Request:
What needs transcribing is the line with "Путин даст первую за" and every line after it to the end of the records, exactly and alone, with no pictures.

---------- Dataset records ----------

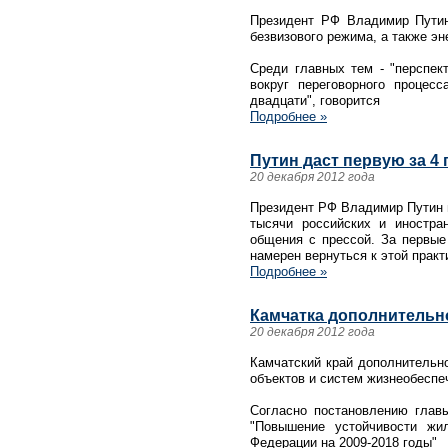
Президент РФ Владимир Путин
безвизового режима, а также э
Среди главных тем - "перспек
вокруг переговорного процес
двадцати", говорится
Подробнее »
Путин даст первую за 
20 декабря 2012 года
Президент РФ Владимир Путин 
тысячи российских и иностра
общения с прессой. За первые 
намерен вернуться к этой практ
Подробнее »
Камчатка дополнительн
20 декабря 2012 года
Камчатский край дополнительн
объектов и систем жизнеобеспе
Согласно постановлению глав
"Повышение устойчивости жи
Федерации на 2009-2018 годы"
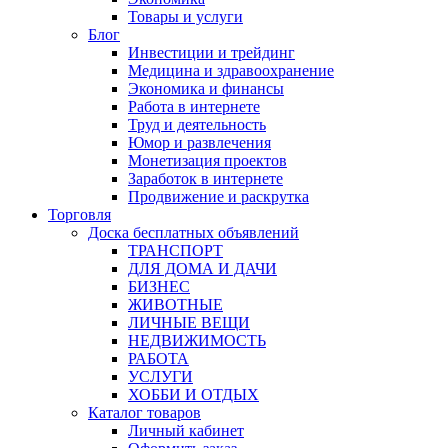
Товары и услуги
Блог
Инвестиции и трейдинг
Медицина и здравоохранение
Экономика и финансы
Работа в интернете
Труд и деятельность
Юмор и развлечения
Монетизация проектов
Заработок в интернете
Продвижение и раскрутка
Торговля
Доска бесплатных объявлений
ТРАНСПОРТ
ДЛЯ ДОМА И ДАЧИ
БИЗНЕС
ЖИВОТНЫЕ
ЛИЧНЫЕ ВЕЩИ
НЕДВИЖИМОСТЬ
РАБОТА
УСЛУГИ
ХОББИ И ОТДЫХ
Каталог товаров
Личный кабинет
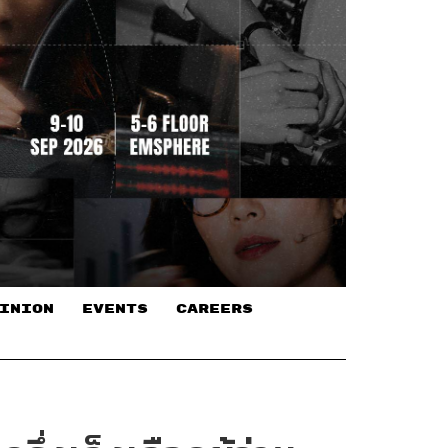
INION
EVENTS
CAREERS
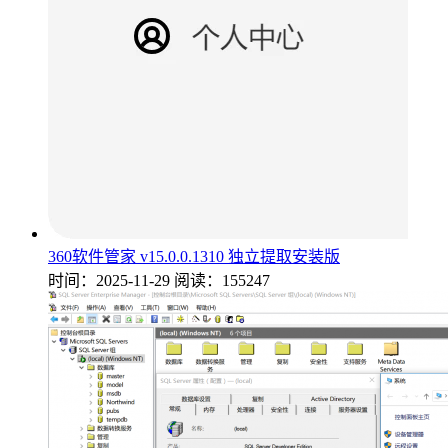
360软件管家 v15.0.0.1310 独立提取安装版
时间：2025-11-29
阅读：155247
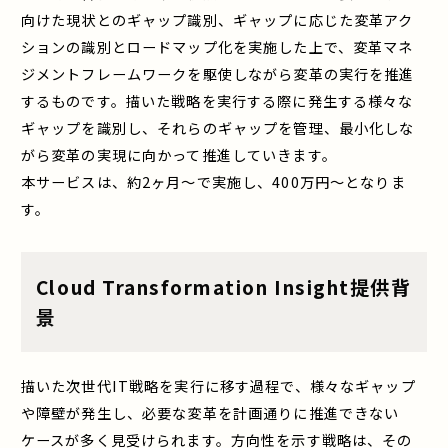
向けた現状とのギャップ識別、ギャップに応じた変革アク
ションの識別とロードマップ化を実施した上で、変革マネ
ジメントフレームワークを駆使しながら変革の実行を推進
するものです。描いた戦略を実行する際に発生する様々な
ギャップを識別し、それらのギャップを管理、最小化しな
がら変革の実現に向かって推進していきます。
本サービスは、約2ヶ月～で実施し、400万円～となりま
す。
Cloud Transformation Insight提供背
景
描いた次世代IT戦略を実行に移す過程で、様々なギャップ
や障壁が発生し、必要な変革を計画通りに推進できない
ケースが多く見受けられます。方向性を示す戦略は、その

----------

Written solution:
Путин даст первую за 
20 декабря 2012 года
Президент РФ Владимир Путин 
тысячи российских и иностра
общения с прессой. За первые 
намерен вернуться к этой практ
Подробнее »
Камчатка дополнительн
20 декабря 2012 года
Камчатский край дополнительн
объектов и систем жизнеобеспе
Согласно постановлению глав
"Повышение устойчивости жи
Федерации на 2009-2018 годы"
Товары и услуги
Блог
Инвестиции и трейдинг
Медицина и здравоохранение
Экономика и финансы
Работа в интернете
Труд и деятельность
Юмор и развлечения
Монетизация проектов
Заработок в интернете
Продвижение и раскрутка
Торговля
Доска бесплатных объявлений
ТРАНСПОРТ
ДЛЯ ДОМА И ДАЧИ
БИЗНЕС
ЖИВОТНЫЕ
ЛИЧНЫЕ ВЕЩИ
НЕДВИЖИМОСТЬ
РАБОТА
УСЛУГИ
ХОББИ И ОТДЫХ
Каталог товаров
Личный кабинет
INION
EVENTS
CAREERS
360软件管家 v15.0.0.1310 独立提取安装版
时间：2025-11-29
阅读：155247
向けた現状とのギャップ識別、ギャップに応じた変革アク
ションの識別とロードマップ化を実施した上で、変革マネ
ジメントフレームワークを駆使しながら変革の実行を推進
するものです。描いた戦略を実行する際に発生する様々な
ギャップを識別し、それらのギャップを管理、最小化しな
がら変革の実現に向かって推進していきます。
本サービスは、約2ヶ月～で実施し、400万円～となりま
す。
Cloud Transformation Insight提供背
景
描いた次世代IT戦略を実行に移す過程で、様々なギャップ
や障壁が発生し、必要な変革を計画通りに推進できない
ケースが多く見受けられます。方向性を示す戦略は、その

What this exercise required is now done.